__Exercise requirements__
Rewrite the source text of this data with "Modernizr" changed to "PurgeCSS" and everything else kept as it is. Leave the pictures out of your answer.

====================

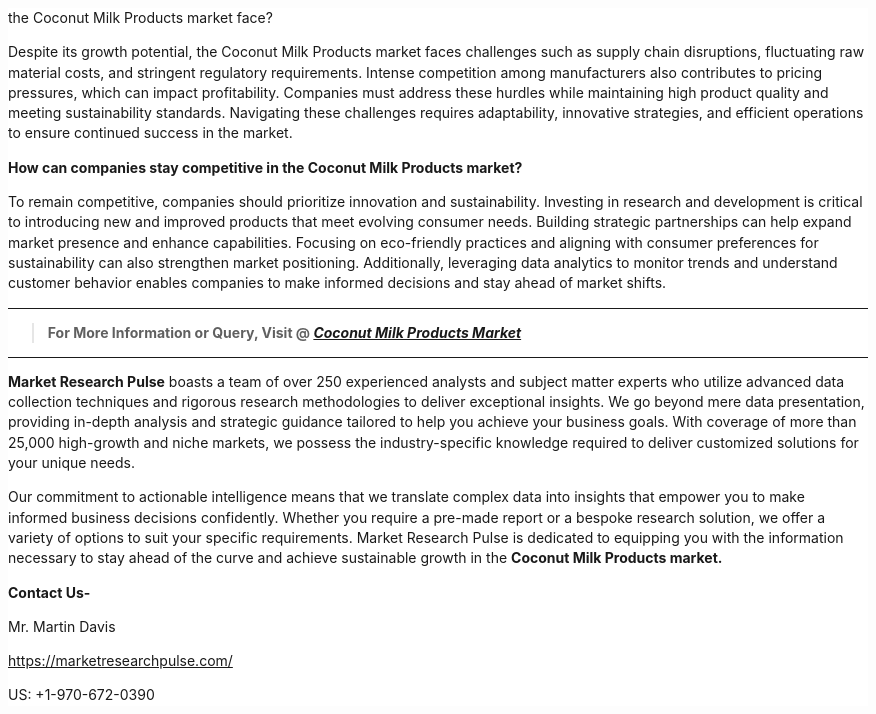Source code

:the Coconut Milk Products market face?</strong></p><p>Despite its growth potential, the Coconut Milk Products market faces challenges such as supply chain disruptions, fluctuating raw material costs, and stringent regulatory requirements. Intense competition among manufacturers also contributes to pricing pressures, which can impact profitability. Companies must address these hurdles while maintaining high product quality and meeting sustainability standards. Navigating these challenges requires adaptability, innovative strategies, and efficient operations to ensure continued success in the market.</p><p><strong>How can companies stay competitive in the Coconut Milk Products market?</strong></p><p>To remain competitive, companies should prioritize innovation and sustainability. Investing in research and development is critical to introducing new and improved products that meet evolving consumer needs. Building strategic partnerships can help expand market presence and enhance capabilities. Focusing on eco-friendly practices and aligning with consumer preferences for sustainability can also strengthen market positioning. Additionally, leveraging data analytics to monitor trends and understand customer behavior enables companies to make informed decisions and stay ahead of market shifts.</p><hr /><blockquote><p><strong>For More Information or Query, Visit @&nbsp;<em><a href="https://marketresearchpulse.com/report/119031/coconut-milk-products-market?utm_source=Linkedin&utm_medium=022">Coconut Milk Products Market</a></em></strong></p></blockquote><hr /><p><strong>Market Research Pulse</strong> boasts a team of over 250 experienced analysts and subject matter experts who utilize advanced data collection techniques and rigorous research methodologies to deliver exceptional insights. We go beyond mere data presentation, providing in-depth analysis and strategic guidance tailored to help you achieve your business goals. With coverage of more than 25,000 high-growth and niche markets, we possess the industry-specific knowledge required to deliver customized solutions for your unique needs.</p><p>Our commitment to actionable intelligence means that we translate complex data into insights that empower you to make informed business decisions confidently. Whether you require a pre-made report or a bespoke research solution, we offer a variety of options to suit your specific requirements. Market Research Pulse is dedicated to equipping you with the information necessary to stay ahead of the curve and achieve sustainable growth in the <strong>Coconut Milk Products market.</strong></p><p><strong>Contact Us-</strong></p><p>Mr. Martin Davis</p><p>https://marketresearchpulse.com/</p><p>US: +1-970-672-0390</p>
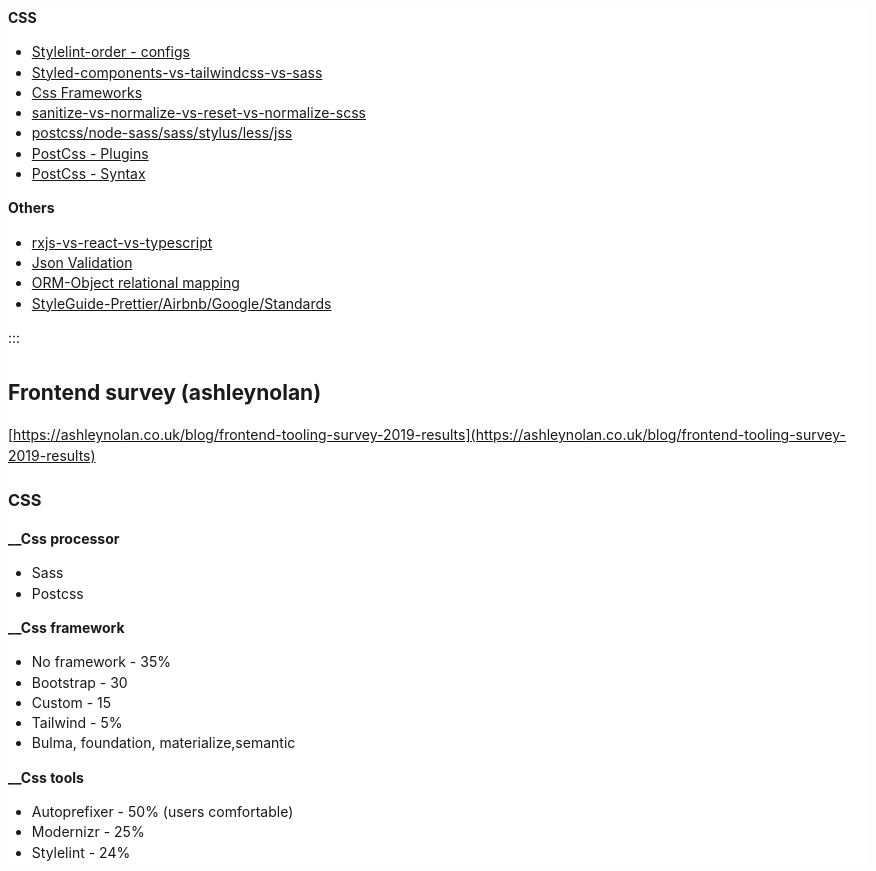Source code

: **CSS**

- [Stylelint-order - configs](https://www.npmtrends.com/stylelint-config-property-sort-order-smacss-vs-stylelint-config-idiomatic-order-vs-stylelint-config-recess-order-vs-stylelint-config-hudochenkov-vs-stylelint-config-rational-order)
- [Styled-components-vs-tailwindcss-vs-sass](https://www.npmtrends.com/styled-components-vs-tailwindcss-vs-sass)
- [Css Frameworks](https://www.npmtrends.com/tailwindcss-vs-bootstrap-vs-materialize-css-vs-material-design-lite-vs-bulma-vs-foundation-sites-vs-semantic-ui-vs-skeleton-css-vs-purecss-vs-uikit)
- [sanitize-vs-normalize-vs-reset-vs-normalize-scss](https://www.npmtrends.com/sanitize.css-vs-normalize.css-vs-reset-css-vs-normalize-scss-vs-modern-normalize)
- [postcss/node-sass/sass/stylus/less/jss](https://www.npmtrends.com/postcss-vs-node-sass-vs-sass-vs-stylus-vs-less-vs-jss)
- [PostCss - Plugins](https://www.npmtrends.com/autoprefixer-vs-postcss-preset-env-vs-cssnano-vs-stylelint-vs-postcss-flexbugs-fixes-vs-postcss-initial-vs-postcss-nested-vs-postcss-normalize-vs-postcss-modules-vs-postcss-sorting)
- [PostCss - Syntax](https://www.npmtrends.com/sugarss-vs-postcss-safe-parser-vs-postcss-scss-vs-postcss-sass-vs-postcss-less-vs-postcss-html-vs-postcss-syntax)

**Others**

- [rxjs-vs-react-vs-typescript](https://www.npmtrends.com/rxjs-vs-react-vs-typescript)
- [Json Validation](https://www.npmtrends.com/joi-vs-ajv-vs-yup-vs-express-validator-vs-validator-vs-validate.js)
- [ORM-Object relational mapping](https://www.npmtrends.com/mongodb-vs-mongoose-vs-sequelize-vs-typeorm-vs-knex-vs-pg-vs-bookshelf-vs-graphql)
- [StyleGuide-Prettier/Airbnb/Google/Standards](https://www.npmtrends.com/eslint-config-airbnb-base-vs-eslint-config-airbnb-vs-prettier-vs-standard-vs-eslint-config-google-vs-eslint-config-standard)

:::

## Frontend survey (ashleynolan)

[https://ashleynolan.co.uk/blog/frontend-tooling-survey-2019-results](https://ashleynolan.co.uk/blog/frontend-tooling-survey-2019-results)

### CSS

**\_\_Css processor**

- Sass
- Postcss

**\_\_Css framework**

- No framework - 35%
- Bootstrap - 30
- Custom - 15
- Tailwind - 5%
- Bulma, foundation, materialize,semantic

**\_\_Css tools**

- Autoprefixer - 50% (users comfortable)
- Modernizr - 25%
- Stylelint - 24%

====================

__Response to this exercise__
Source code

:the Coconut Milk Products market face?</strong></p><p>Despite its growth potential, the Coconut Milk Products market faces challenges such as supply chain disruptions, fluctuating raw material costs, and stringent regulatory requirements. Intense competition among manufacturers also contributes to pricing pressures, which can impact profitability. Companies must address these hurdles while maintaining high product quality and meeting sustainability standards. Navigating these challenges requires adaptability, innovative strategies, and efficient operations to ensure continued success in the market.</p><p><strong>How can companies stay competitive in the Coconut Milk Products market?</strong></p><p>To remain competitive, companies should prioritize innovation and sustainability. Investing in research and development is critical to introducing new and improved products that meet evolving consumer needs. Building strategic partnerships can help expand market presence and enhance capabilities. Focusing on eco-friendly practices and aligning with consumer preferences for sustainability can also strengthen market positioning. Additionally, leveraging data analytics to monitor trends and understand customer behavior enables companies to make informed decisions and stay ahead of market shifts.</p><hr /><blockquote><p><strong>For More Information or Query, Visit @&nbsp;<em><a href="https://marketresearchpulse.com/report/119031/coconut-milk-products-market?utm_source=Linkedin&utm_medium=022">Coconut Milk Products Market</a></em></strong></p></blockquote><hr /><p><strong>Market Research Pulse</strong> boasts a team of over 250 experienced analysts and subject matter experts who utilize advanced data collection techniques and rigorous research methodologies to deliver exceptional insights. We go beyond mere data presentation, providing in-depth analysis and strategic guidance tailored to help you achieve your business goals. With coverage of more than 25,000 high-growth and niche markets, we possess the industry-specific knowledge required to deliver customized solutions for your unique needs.</p><p>Our commitment to actionable intelligence means that we translate complex data into insights that empower you to make informed business decisions confidently. Whether you require a pre-made report or a bespoke research solution, we offer a variety of options to suit your specific requirements. Market Research Pulse is dedicated to equipping you with the information necessary to stay ahead of the curve and achieve sustainable growth in the <strong>Coconut Milk Products market.</strong></p><p><strong>Contact Us-</strong></p><p>Mr. Martin Davis</p><p>https://marketresearchpulse.com/</p><p>US: +1-970-672-0390</p>
Source code

: **CSS**

- [Stylelint-order - configs](https://www.npmtrends.com/stylelint-config-property-sort-order-smacss-vs-stylelint-config-idiomatic-order-vs-stylelint-config-recess-order-vs-stylelint-config-hudochenkov-vs-stylelint-config-rational-order)
- [Styled-components-vs-tailwindcss-vs-sass](https://www.npmtrends.com/styled-components-vs-tailwindcss-vs-sass)
- [Css Frameworks](https://www.npmtrends.com/tailwindcss-vs-bootstrap-vs-materialize-css-vs-material-design-lite-vs-bulma-vs-foundation-sites-vs-semantic-ui-vs-skeleton-css-vs-purecss-vs-uikit)
- [sanitize-vs-normalize-vs-reset-vs-normalize-scss](https://www.npmtrends.com/sanitize.css-vs-normalize.css-vs-reset-css-vs-normalize-scss-vs-modern-normalize)
- [postcss/node-sass/sass/stylus/less/jss](https://www.npmtrends.com/postcss-vs-node-sass-vs-sass-vs-stylus-vs-less-vs-jss)
- [PostCss - Plugins](https://www.npmtrends.com/autoprefixer-vs-postcss-preset-env-vs-cssnano-vs-stylelint-vs-postcss-flexbugs-fixes-vs-postcss-initial-vs-postcss-nested-vs-postcss-normalize-vs-postcss-modules-vs-postcss-sorting)
- [PostCss - Syntax](https://www.npmtrends.com/sugarss-vs-postcss-safe-parser-vs-postcss-scss-vs-postcss-sass-vs-postcss-less-vs-postcss-html-vs-postcss-syntax)

**Others**

- [rxjs-vs-react-vs-typescript](https://www.npmtrends.com/rxjs-vs-react-vs-typescript)
- [Json Validation](https://www.npmtrends.com/joi-vs-ajv-vs-yup-vs-express-validator-vs-validator-vs-validate.js)
- [ORM-Object relational mapping](https://www.npmtrends.com/mongodb-vs-mongoose-vs-sequelize-vs-typeorm-vs-knex-vs-pg-vs-bookshelf-vs-graphql)
- [StyleGuide-Prettier/Airbnb/Google/Standards](https://www.npmtrends.com/eslint-config-airbnb-base-vs-eslint-config-airbnb-vs-prettier-vs-standard-vs-eslint-config-google-vs-eslint-config-standard)

:::

## Frontend survey (ashleynolan)

[https://ashleynolan.co.uk/blog/frontend-tooling-survey-2019-results](https://ashleynolan.co.uk/blog/frontend-tooling-survey-2019-results)

### CSS

**\_\_Css processor**

- Sass
- Postcss

**\_\_Css framework**

- No framework - 35%
- Bootstrap - 30
- Custom - 15
- Tailwind - 5%
- Bulma, foundation, materialize,semantic

**\_\_Css tools**

- Autoprefixer - 50% (users comfortable)
- PurgeCSS - 25%
- Stylelint - 24%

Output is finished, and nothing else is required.